‘Samurai Jack’ 5.09 ‘C’ Review: Jack Confronts Aku

Samurai Jack

Samurai Jack‘s penultimate episode had to do a lot to set up tonight’s series finale, and let’s just say they made it count. We learn a shocking secret about Ashi as Jack and Aku begin their final battle.

I noted in my review of the previous episode that it felt a bit abrupt to see Jack and Ashi kiss immediately after killing Lazarus-92 – and that’s exactly what they both think when they awkwardly try to break off their kiss and try to dismiss it. The two go off to clean themselves off and later meet again at a campfire, where Jack opens up about his past to someone else for the first time in his life – at which point he comes to the conclusion that he may never return to the past in spite of whatever hopes he had left. Ashi wakes up the following day to find that the samurai has left, a scene that is interrupted when we see that Scaramouche has finally told Aku the (outdated) news that Jack has lost his sword.

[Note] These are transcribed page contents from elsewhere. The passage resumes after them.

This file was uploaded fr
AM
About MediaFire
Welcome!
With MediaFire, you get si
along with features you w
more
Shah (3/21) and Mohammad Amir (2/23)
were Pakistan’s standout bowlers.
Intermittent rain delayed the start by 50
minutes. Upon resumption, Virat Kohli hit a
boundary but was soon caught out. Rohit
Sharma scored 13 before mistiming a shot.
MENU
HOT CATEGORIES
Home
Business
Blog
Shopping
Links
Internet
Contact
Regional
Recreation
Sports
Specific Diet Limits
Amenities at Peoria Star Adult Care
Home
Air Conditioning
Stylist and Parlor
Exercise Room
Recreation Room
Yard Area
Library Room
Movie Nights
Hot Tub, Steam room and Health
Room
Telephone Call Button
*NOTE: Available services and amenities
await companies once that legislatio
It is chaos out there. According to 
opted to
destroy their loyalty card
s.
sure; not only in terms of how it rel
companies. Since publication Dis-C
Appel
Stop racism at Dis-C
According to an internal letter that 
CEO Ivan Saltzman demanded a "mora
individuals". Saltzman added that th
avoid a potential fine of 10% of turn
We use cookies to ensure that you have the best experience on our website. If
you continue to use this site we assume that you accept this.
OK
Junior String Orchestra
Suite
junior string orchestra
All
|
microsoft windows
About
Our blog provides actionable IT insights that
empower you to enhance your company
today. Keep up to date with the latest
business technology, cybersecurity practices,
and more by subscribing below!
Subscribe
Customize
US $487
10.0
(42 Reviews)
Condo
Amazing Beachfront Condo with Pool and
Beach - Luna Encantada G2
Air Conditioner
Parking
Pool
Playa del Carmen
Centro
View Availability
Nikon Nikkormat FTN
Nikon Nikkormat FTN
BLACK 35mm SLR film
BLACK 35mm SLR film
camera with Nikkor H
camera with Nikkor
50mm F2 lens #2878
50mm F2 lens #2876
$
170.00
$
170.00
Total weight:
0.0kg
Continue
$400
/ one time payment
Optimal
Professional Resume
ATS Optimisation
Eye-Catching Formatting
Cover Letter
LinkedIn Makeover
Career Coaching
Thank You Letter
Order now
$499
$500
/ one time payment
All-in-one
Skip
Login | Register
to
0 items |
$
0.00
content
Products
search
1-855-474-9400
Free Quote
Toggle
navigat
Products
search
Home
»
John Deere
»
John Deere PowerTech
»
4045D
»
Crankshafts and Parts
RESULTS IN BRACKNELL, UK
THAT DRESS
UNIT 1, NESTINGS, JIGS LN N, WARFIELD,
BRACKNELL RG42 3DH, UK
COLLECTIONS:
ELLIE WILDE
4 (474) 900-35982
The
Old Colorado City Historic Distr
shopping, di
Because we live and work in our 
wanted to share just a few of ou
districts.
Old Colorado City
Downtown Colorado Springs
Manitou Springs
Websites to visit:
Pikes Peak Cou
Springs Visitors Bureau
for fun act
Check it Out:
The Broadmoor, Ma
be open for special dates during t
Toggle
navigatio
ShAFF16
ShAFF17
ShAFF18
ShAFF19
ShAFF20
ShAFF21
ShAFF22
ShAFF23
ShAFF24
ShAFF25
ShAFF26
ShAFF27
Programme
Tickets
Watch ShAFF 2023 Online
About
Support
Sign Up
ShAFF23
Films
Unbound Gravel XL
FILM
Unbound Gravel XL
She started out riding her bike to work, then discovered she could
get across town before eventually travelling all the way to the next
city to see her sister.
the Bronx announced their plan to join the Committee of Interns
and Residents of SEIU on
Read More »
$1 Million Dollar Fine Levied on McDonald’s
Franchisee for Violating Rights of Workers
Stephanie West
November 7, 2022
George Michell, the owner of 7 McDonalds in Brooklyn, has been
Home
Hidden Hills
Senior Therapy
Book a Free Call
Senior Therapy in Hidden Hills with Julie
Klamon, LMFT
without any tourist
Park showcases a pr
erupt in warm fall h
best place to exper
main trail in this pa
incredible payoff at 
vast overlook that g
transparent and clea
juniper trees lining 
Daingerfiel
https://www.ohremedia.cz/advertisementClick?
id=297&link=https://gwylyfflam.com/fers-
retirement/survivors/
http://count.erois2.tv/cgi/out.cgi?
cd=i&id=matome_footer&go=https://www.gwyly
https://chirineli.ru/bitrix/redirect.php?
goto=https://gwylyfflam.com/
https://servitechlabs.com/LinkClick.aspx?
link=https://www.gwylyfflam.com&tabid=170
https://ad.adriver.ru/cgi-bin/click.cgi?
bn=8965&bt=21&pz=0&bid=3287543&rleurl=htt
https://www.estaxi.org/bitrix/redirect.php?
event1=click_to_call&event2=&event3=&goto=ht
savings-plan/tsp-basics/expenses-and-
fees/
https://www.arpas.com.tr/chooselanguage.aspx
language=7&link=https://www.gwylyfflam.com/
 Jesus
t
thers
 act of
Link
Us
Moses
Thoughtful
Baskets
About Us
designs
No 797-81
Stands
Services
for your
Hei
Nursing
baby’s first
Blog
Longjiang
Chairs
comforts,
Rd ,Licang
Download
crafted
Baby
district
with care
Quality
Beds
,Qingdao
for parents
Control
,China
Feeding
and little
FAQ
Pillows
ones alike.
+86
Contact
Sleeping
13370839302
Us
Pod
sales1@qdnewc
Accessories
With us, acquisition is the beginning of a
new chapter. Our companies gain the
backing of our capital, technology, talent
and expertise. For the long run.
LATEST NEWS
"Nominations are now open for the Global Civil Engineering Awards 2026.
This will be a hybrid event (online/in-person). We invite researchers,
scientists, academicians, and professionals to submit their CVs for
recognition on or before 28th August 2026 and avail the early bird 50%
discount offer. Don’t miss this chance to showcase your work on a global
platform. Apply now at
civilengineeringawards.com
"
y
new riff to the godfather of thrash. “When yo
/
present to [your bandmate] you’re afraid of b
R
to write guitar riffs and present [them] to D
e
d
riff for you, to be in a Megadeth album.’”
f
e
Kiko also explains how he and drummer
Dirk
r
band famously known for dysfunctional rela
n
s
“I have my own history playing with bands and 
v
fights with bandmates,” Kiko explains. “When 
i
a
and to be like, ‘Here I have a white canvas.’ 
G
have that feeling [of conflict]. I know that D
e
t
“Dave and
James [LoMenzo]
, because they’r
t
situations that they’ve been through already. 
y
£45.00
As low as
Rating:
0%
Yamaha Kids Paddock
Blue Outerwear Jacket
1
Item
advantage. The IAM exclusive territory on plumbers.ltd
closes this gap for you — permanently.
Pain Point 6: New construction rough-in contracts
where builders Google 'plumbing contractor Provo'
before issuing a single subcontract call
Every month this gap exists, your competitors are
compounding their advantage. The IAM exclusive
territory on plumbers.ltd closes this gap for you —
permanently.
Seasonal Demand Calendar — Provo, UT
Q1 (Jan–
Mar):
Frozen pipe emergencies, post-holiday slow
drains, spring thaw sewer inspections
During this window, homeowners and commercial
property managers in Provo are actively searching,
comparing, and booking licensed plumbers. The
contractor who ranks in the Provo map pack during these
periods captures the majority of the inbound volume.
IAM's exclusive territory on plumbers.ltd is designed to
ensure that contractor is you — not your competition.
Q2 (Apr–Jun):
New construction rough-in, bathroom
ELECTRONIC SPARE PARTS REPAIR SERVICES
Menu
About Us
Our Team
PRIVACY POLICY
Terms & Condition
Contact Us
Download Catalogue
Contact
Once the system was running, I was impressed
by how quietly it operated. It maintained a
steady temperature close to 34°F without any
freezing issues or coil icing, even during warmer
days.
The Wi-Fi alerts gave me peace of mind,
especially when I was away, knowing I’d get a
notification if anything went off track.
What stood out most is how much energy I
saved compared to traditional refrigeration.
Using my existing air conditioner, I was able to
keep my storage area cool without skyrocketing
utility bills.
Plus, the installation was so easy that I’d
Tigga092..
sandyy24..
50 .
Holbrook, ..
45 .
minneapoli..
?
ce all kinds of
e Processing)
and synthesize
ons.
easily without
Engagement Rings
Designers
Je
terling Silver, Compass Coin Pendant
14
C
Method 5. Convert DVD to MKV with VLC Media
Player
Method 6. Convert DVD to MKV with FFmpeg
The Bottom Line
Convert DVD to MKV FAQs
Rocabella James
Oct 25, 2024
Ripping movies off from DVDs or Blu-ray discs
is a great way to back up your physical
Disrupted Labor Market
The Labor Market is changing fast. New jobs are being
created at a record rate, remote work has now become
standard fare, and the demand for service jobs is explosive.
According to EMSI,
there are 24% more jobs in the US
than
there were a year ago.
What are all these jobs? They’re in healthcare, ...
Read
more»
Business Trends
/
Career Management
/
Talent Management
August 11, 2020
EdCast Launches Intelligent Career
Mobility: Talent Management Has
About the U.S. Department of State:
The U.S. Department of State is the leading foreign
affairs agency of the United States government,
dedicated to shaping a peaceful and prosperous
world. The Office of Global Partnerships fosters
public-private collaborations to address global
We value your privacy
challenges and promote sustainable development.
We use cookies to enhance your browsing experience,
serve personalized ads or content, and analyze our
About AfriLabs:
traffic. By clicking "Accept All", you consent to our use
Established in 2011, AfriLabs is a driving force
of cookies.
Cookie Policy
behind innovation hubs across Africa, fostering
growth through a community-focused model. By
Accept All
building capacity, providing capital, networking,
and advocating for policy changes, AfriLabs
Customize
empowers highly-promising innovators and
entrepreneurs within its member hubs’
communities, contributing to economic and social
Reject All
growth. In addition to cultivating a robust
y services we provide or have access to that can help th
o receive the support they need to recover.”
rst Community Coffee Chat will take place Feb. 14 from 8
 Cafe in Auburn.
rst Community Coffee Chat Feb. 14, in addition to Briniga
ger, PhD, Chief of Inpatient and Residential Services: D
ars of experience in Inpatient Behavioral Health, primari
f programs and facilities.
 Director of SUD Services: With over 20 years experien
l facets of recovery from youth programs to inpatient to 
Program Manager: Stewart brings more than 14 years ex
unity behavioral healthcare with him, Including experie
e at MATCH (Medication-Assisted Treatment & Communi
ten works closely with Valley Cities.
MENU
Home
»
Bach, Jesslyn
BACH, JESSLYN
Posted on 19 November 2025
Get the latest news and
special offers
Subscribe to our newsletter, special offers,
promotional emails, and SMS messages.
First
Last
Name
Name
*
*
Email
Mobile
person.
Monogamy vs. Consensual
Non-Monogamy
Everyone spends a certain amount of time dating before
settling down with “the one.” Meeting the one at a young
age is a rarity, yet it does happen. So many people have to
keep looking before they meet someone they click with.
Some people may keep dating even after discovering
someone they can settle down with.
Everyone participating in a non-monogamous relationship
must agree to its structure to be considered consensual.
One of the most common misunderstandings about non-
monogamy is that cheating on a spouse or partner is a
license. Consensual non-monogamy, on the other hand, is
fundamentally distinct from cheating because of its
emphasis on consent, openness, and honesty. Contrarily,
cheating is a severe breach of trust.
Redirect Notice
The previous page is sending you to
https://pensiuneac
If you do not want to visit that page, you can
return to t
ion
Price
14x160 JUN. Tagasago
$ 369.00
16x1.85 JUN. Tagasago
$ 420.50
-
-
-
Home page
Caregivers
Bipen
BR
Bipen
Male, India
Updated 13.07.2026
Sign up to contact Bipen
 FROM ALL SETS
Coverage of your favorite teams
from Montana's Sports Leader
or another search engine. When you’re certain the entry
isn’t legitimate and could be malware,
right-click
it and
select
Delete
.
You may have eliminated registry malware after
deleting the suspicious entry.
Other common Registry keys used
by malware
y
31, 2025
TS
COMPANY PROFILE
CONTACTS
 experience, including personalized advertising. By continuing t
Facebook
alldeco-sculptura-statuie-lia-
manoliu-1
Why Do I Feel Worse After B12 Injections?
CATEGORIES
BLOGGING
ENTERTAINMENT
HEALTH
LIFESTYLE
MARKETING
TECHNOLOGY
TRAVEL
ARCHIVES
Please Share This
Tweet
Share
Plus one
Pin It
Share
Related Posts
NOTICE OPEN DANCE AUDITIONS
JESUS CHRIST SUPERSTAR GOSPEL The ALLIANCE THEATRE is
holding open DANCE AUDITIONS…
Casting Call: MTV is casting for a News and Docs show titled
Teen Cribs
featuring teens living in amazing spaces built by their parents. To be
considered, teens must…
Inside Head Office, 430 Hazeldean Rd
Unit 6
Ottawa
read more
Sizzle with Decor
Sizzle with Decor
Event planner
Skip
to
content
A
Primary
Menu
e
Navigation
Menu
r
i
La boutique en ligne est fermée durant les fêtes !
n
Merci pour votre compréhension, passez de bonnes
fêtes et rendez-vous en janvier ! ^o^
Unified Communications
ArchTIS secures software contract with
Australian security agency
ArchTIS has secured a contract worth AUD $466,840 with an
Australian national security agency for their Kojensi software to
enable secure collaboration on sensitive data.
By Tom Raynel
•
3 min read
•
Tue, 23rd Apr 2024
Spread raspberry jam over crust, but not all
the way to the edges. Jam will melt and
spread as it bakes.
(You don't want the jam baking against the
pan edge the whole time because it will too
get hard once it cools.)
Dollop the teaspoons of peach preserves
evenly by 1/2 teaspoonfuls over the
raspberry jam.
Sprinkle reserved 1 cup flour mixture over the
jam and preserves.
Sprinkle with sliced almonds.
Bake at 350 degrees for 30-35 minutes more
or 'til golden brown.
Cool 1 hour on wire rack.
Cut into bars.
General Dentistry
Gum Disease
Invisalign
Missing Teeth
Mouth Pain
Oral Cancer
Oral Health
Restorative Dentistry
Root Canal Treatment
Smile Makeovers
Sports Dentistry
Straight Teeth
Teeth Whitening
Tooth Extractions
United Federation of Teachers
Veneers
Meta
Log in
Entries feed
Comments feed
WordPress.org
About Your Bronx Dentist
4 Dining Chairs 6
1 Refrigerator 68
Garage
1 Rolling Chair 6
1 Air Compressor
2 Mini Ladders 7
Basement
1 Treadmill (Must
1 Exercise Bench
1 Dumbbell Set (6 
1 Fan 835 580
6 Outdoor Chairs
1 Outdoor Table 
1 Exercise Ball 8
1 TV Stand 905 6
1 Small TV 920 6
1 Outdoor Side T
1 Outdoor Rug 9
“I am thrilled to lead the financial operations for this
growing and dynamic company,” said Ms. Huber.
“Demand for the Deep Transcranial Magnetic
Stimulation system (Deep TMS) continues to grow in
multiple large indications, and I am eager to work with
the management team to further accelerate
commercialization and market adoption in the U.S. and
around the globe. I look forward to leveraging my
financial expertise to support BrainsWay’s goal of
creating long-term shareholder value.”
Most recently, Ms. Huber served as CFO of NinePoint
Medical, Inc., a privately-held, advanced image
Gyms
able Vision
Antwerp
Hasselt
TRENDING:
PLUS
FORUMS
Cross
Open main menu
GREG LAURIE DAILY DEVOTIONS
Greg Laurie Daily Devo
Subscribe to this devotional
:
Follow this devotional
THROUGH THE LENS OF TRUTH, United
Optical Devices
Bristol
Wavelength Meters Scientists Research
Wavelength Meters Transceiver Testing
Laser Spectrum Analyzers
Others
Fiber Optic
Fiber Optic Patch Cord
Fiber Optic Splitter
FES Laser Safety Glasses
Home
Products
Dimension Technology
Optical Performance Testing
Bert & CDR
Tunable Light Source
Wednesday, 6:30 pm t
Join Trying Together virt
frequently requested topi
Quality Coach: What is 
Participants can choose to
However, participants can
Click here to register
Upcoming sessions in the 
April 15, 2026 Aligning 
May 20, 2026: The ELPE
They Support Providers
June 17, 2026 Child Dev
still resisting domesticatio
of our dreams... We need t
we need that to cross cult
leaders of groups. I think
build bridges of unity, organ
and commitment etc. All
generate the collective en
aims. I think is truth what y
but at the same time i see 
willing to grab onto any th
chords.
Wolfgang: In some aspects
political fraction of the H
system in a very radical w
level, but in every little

The second half of the episode is what really makes it stand out, and justifies the much slower pace of the first half. Here, we find that Jack’s revisted the location of a warrior known as the Guardian, who he remembered guarded a portal that may have been hidden from Aku – and as such, might present Jack’s only way back to the past. Ashi reaches him in time for the samurai to realize that the Guardian’s portal was also destroyed and that he seemingly died protecting it. While the destruction of Jack’s only way home has left him depressed, Ashi notes that he isn’t alone anymore and that she’ll do whatever she can to help him on his quest.

Unfortunately, that’s when Aku arrives, and we’re hit with a significant bombshell – Ashi and the other Daughters of Aku were, in fact, Aku’s biological daughters. Aku offered a bit of his essence to the Cult of Aku in response to a tribute, which the High Priestess ingested and became pregnant with. As a result, Ashi has Aku’s essence within her, allowing him to control her like a puppet and eventually turning her into a monster with his powers. In spite of Ashi’s protests that she’s willing to die if Aku will also die, Jack cannot bring himself to harm her, allowing Aku to seize his sword, the only thing that can destroy him.

What an episode! The climactic fight in the last few minutes is incredibly clever in terms of execution as the swordplay is complimented by a dynamic camera, and that’s before Ashi’s Aku transformation introduces an interesting set of abilities. Furthermore, ending the episode on the note where the villain is triumphant and is in possession of the only thing that can defeat him definitely sets up an interesting scenario for the last segment of this show – raising the question of how the samurai is going to get out of this one. While I personally would have liked to have seen a better resolution given to the Guardian subplot that was set up in the third season, I can understand why they opted not to take that rout – the entire arc of this season involves around Jack understanding that he has other things to fight for even without hope of returning to the past, and it seems like having Jack go back in time (at least before the finale) would undermine the narrative.

As it stands, the series finale – which will is looking to release in a standard 30-minute format instead of an hour-long format as some had hoped – has a lot to resolve between the final battle between Jack and Aku, the arrival of the Scotsman’s new army, Ashi’s fate, and – most importantly – whether or not our hero will finally find a way to get back to the past. Genndy Tartakovsky has promised fans a finale worthy of their time, and the incredible quality of the past nine episodes all point toward toward a satisfying conclusion.

Samurai Jack airs on Saturday evenings at 10:00 PM CT on Cartoon Network.